西风-夏季风协同作用对青藏高原夏季降水的影响研究

doi:10.12118/j.issn.1000-6060.2025.180

干旱区地理 ›› 2026, Vol. 49 ›› Issue (2): 332-342.doi: 10.12118/j.issn.1000-6060.2025.180 cstr: 32274.14.ALG2025180

西风-夏季风协同作用对青藏高原夏季降水的影响研究

张璐¹^,²(), 周秉荣³, 颜玉倩¹^,³(), 曹晓云¹^,³, 马有绚²

1.青海省防灾减灾重点实验室，青海西宁 810001
2.青海省气候中心，青海西宁 810001
3.青海省气象科学研究所，青海西宁 810001

收稿日期:2025-04-10 修回日期:2025-07-07 出版日期:2026-02-25 发布日期:2026-02-27
通讯作者: 颜玉倩（1990-），女，硕士研究生，高级工程师，主要从事天气气候等方面的研究. E-mail: yan_yq1113@sina.com
作者简介:张璐（1994-），女，硕士研究生，工程师，主要从事高原气候变化等方面的研究. E-mail: zhanglu_0905@126.com
基金资助:
国家自然基金联合基金(U21A2021);青海省科技厅基础研究计划项目(2025-ZJ-740);青海省防灾减灾重点实验室开放基金重点项目(QFZ-2021-Z14)

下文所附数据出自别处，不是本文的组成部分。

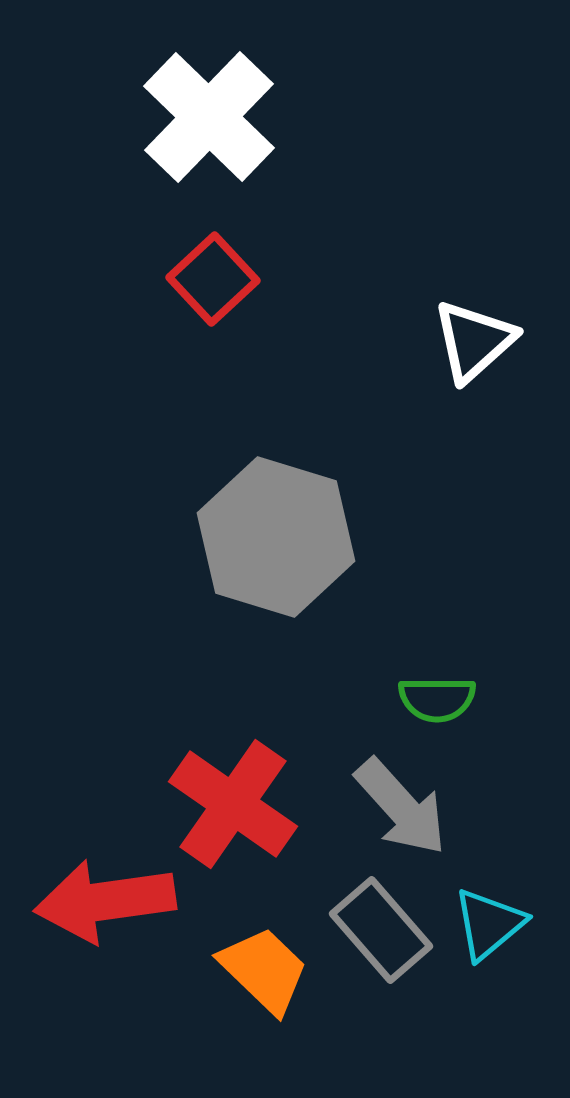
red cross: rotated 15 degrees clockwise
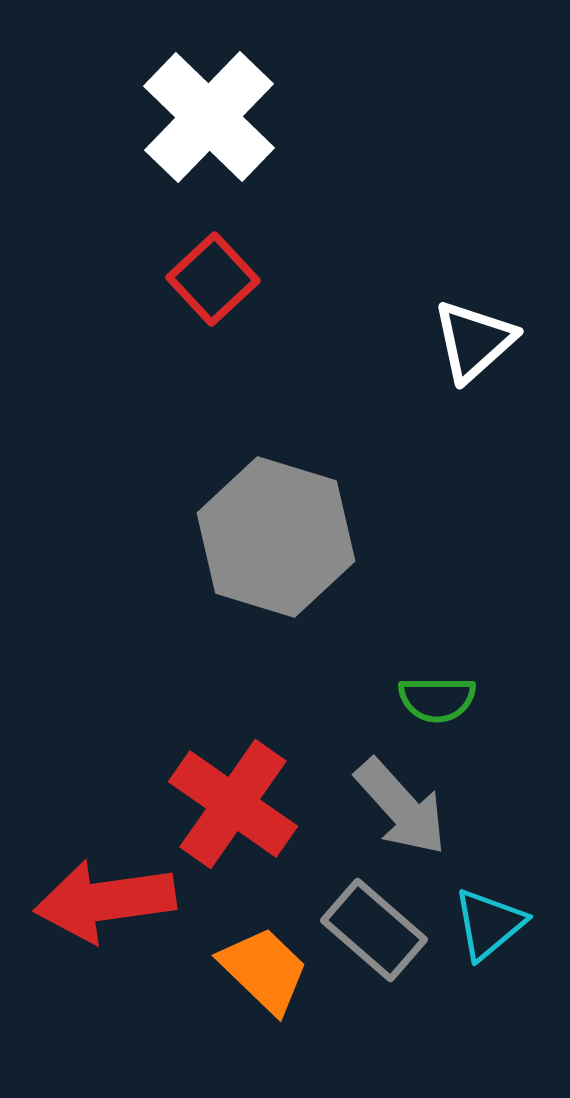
gray rectangle: moved 7 px left; rotated 8 degrees counterclockwise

Impact of westerly-monsoon synergistic interaction on summer precipitation over the Tibetan Plateau

ZHANG Lu¹^,²(), ZHOU Bingrong³, YAN Yuqian¹^,³(), CAO Xiaoyun¹^,³, MA Youxuan²

1. Key Laboratory of Disaster Prevention and Mitigation of Qinghai Province, Xining 810001, Qinghai, China
2. Climate Center of Qinghai Province, Xining 810001, Qinghai, China
3. Institute of Qinghai Meteorological Science Research, Xining 810001, Qinghai, China

Received:2025-04-10 Revised:2025-07-07 Published:2026-02-25 Online:2026-02-27

摘要/Abstract

摘要：

青藏高原夏季降水是亚洲水塔水资源的关键来源，阐明西风-夏季风协同作用对其影响，可为理解区域气候变异及水资源管理提供理论依据。基于CN05.1降水数据集（0.25°×0.25°）和美国气象环境预报中心/国家大气研究中心（NCEP/NCAR）再分析资料，分析了1981—2022年青藏高原夏季降水的时空演变特征，界定了上游西风指数关键区（32°~40°N，65°~85°E）和下游夏季风指数关键区（18~32°N，90°~100°E），并构建西风-夏季风协同指数揭示西风、夏季风协同作用对高原夏季降水的影响机制。结果表明：（1）近42 a高原夏季降水呈显著增湿趋势，每10 a增加4.85 mm，并且空间分布不均，东南部降水通量大约为西北柴达木盆地的6倍。EOF分解表明，第一模态呈全域一致性湿化特征，2010年后期加速显著；第二模态则揭示南北反位相振荡的年代际变化特征。（2）西风-夏季风协同指数相较于单一的环流指数能更有效地表征高原夏季降水变率，其两者存在0.5的相关关系，反映出高层西风与低层夏季风协同增强时，高原降水显著增加，特别是在三江源至川西地区。（3）西风-夏季风协同作用显著影响高原夏季降水，当协同作用偏强时，西风辐散环流配合低层暖湿水汽输送，通过增强垂直上升运动促进降水；当协同作用偏弱时，东风异常环流伴随低层干冷北风，受下沉气流主导，不利于降水生成。研究结果构建的环流协同指数有助于提升高原降水预测能力，为生态保护和防灾减灾提供科学支撑。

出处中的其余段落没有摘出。